Children of this age possess what Dr. Montessori called the Absorbent Mind. This type of mind has the unique and transitory ability to absorb knowledge without effort or fatigue. The children progress at their own pace and rhythm, according to their individual capabilities. As an aid to the child’s self-construction, individual work is encouraged. The design of the environment is based on the principles of simplicity, reality, beauty, and order, a prepared environment where children are free to respond to their natural tendency to work. The children’s innate passion for learning is encouraged by giving them opportunities to engage in spontaneous, purposeful activities with the guidance of a trained Directress. The following areas of activity cultivate the children’s ability to express themselves and think with clarity: Practical Life, Sensorial, Language, Math, and Cultural Extensions. The children are encouraged to think for themselves, to solve problems on their own and with others, and to have confidence in their ability to find solutions.
Childhood and On
In her observations, Dr. Montessori saw that children experience “windows of opportunity” as they grow. Montessori teachers match appropriate lessons and materials to these sensitive periods as their students develop – when learning is most naturally internalized and absorbed.
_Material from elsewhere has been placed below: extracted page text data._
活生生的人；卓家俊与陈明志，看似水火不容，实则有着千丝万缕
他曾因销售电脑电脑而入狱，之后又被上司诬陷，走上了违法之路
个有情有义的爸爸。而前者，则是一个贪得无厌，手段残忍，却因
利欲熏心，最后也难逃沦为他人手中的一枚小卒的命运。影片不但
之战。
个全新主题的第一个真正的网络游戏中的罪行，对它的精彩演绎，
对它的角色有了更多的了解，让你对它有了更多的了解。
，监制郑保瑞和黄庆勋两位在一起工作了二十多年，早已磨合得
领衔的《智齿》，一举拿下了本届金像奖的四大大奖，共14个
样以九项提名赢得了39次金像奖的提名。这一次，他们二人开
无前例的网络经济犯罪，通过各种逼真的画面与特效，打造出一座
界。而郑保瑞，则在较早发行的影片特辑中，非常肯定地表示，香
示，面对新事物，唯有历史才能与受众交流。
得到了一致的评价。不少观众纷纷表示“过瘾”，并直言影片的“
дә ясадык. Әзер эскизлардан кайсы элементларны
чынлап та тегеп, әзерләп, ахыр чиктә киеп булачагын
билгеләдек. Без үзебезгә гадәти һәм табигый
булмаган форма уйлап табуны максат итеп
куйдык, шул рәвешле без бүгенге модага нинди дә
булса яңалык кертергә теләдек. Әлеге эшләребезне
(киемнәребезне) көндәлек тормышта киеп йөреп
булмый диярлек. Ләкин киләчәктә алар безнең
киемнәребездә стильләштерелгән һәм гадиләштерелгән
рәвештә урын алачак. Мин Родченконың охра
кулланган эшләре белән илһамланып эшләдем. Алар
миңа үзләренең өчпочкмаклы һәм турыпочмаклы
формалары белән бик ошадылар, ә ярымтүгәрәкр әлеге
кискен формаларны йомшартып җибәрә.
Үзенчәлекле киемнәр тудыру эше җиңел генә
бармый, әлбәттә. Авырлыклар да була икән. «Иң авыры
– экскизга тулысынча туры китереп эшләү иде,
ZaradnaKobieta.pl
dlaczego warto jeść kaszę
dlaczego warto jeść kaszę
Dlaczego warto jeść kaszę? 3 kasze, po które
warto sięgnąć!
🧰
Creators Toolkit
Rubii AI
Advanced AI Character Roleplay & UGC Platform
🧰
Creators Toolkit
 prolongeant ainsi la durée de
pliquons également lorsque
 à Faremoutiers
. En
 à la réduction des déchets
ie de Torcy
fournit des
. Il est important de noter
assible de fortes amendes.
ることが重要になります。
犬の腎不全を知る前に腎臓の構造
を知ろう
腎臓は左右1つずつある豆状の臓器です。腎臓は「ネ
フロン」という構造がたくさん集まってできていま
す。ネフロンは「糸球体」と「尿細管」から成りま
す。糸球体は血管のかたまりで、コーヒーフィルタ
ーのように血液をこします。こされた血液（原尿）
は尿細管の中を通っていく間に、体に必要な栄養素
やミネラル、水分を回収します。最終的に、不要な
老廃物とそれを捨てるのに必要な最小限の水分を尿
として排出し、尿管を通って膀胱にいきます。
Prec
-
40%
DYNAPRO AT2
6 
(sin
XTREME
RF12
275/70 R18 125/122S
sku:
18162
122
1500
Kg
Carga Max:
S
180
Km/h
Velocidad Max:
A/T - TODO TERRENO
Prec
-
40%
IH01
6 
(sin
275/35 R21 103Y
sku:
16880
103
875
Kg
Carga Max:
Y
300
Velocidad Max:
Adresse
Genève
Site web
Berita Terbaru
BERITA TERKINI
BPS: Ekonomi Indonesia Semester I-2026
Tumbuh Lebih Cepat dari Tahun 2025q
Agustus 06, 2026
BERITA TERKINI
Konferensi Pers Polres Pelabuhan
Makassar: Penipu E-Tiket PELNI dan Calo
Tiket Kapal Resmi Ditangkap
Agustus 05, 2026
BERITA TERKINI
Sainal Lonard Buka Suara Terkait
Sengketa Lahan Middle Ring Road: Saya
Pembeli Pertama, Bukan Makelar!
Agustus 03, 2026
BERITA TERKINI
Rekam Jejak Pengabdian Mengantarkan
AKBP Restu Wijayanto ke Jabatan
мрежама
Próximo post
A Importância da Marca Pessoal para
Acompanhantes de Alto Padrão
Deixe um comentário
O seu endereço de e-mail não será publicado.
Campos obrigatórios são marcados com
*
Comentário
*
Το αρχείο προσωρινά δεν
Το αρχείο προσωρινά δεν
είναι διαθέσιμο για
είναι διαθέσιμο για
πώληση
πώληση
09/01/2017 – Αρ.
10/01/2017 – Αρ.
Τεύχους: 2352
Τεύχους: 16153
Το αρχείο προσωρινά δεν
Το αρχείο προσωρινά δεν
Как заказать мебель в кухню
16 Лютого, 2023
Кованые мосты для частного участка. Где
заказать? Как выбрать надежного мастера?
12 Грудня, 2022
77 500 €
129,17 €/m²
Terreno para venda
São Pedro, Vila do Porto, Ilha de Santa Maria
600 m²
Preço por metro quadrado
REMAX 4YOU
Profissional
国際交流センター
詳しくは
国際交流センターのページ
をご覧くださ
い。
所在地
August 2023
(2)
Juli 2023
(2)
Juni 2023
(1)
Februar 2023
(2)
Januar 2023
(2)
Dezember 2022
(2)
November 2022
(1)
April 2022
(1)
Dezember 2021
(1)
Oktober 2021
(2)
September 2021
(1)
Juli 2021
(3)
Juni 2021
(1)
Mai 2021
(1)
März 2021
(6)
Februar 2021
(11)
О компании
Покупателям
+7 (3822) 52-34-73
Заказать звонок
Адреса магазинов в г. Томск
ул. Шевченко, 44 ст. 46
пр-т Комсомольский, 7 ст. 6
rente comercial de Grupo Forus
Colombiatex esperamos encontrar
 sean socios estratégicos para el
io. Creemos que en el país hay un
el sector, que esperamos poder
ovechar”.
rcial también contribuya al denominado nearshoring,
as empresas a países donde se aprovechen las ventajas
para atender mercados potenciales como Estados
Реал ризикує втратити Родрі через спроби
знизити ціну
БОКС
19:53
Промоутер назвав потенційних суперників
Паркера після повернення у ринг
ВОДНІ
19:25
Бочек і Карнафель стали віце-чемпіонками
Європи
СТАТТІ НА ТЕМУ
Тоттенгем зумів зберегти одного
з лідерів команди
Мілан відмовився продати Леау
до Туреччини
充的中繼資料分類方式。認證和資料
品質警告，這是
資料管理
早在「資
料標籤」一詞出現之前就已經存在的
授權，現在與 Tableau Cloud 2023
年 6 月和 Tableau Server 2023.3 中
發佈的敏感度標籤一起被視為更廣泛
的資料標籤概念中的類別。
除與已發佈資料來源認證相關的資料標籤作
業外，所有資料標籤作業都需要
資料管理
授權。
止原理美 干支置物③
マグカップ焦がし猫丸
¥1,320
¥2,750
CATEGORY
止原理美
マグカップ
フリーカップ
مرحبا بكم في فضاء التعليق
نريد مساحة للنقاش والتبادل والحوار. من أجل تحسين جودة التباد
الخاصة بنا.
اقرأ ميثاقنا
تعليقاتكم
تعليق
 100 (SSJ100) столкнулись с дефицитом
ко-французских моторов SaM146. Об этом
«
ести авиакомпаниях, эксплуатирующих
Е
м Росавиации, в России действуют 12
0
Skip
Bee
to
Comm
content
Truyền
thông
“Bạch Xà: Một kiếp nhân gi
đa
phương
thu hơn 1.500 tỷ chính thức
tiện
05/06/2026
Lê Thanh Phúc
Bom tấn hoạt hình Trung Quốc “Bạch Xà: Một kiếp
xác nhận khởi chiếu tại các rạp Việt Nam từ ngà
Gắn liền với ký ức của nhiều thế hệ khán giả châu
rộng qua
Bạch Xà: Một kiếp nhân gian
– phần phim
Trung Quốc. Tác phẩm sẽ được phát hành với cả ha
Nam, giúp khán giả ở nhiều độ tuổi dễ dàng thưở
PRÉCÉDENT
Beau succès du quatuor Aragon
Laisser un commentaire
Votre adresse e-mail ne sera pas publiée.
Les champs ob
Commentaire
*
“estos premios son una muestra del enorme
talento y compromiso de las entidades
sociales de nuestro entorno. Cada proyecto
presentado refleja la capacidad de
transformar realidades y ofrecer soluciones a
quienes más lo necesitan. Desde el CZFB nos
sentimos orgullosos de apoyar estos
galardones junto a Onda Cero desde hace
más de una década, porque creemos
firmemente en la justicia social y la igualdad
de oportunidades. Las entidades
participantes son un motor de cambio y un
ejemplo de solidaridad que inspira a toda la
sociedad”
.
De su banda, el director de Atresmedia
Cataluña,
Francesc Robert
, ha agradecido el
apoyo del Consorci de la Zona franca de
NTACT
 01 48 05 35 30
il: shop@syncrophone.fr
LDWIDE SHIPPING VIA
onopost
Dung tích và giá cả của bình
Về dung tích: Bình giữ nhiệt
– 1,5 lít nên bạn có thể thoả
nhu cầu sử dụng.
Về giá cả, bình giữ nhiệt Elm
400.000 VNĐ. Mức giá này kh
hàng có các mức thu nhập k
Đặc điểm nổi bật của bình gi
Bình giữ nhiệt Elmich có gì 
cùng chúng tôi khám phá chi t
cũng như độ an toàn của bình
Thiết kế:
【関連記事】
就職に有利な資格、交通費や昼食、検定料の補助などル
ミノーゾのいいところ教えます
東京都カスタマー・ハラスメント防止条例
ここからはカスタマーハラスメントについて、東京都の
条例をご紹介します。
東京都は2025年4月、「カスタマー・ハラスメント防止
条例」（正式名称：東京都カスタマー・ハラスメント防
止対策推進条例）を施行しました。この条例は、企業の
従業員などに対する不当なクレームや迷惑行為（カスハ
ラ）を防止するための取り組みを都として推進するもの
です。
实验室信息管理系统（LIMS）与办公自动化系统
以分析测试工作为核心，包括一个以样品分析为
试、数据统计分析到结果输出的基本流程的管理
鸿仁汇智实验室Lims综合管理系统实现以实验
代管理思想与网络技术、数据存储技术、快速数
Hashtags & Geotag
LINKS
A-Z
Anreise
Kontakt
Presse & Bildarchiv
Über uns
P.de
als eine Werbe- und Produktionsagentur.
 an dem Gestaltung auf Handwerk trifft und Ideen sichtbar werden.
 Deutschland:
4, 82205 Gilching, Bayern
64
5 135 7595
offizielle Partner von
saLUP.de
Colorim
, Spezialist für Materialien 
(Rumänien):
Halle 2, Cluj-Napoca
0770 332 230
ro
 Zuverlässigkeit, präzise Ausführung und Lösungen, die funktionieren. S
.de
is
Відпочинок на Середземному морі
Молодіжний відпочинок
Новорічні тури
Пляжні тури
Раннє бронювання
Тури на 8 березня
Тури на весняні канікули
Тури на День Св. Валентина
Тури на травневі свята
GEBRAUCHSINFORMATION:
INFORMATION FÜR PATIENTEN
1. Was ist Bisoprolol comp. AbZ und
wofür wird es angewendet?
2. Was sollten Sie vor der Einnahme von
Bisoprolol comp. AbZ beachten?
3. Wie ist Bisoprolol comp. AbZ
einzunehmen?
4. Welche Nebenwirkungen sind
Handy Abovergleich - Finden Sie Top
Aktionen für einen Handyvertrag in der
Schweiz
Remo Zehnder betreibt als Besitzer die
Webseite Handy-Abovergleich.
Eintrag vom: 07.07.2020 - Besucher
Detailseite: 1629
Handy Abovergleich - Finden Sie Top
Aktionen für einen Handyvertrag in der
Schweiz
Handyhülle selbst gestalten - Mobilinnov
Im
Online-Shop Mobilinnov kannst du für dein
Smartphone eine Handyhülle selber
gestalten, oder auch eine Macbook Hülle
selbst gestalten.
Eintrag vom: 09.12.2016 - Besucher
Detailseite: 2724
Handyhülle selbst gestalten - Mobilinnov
Montessori students in their early childhoods learn through sensory-motor activities – developing their cognitive powers through direct experience: movement, touching, seeing, hearing, and tasting. As the children progress through the elementary years, they continue to organize their thinking through work with the Montessori learning materials. They then use the interdisciplinary curriculum as they pass from the concrete to the abstract. It is at this time that they begin to apply their knowledge to real-world experiences.
This organization of information prepares the child for the next world – adolescence. This is when thought and emotion evolve into understanding more universal concepts such as freedom, equity, and justice.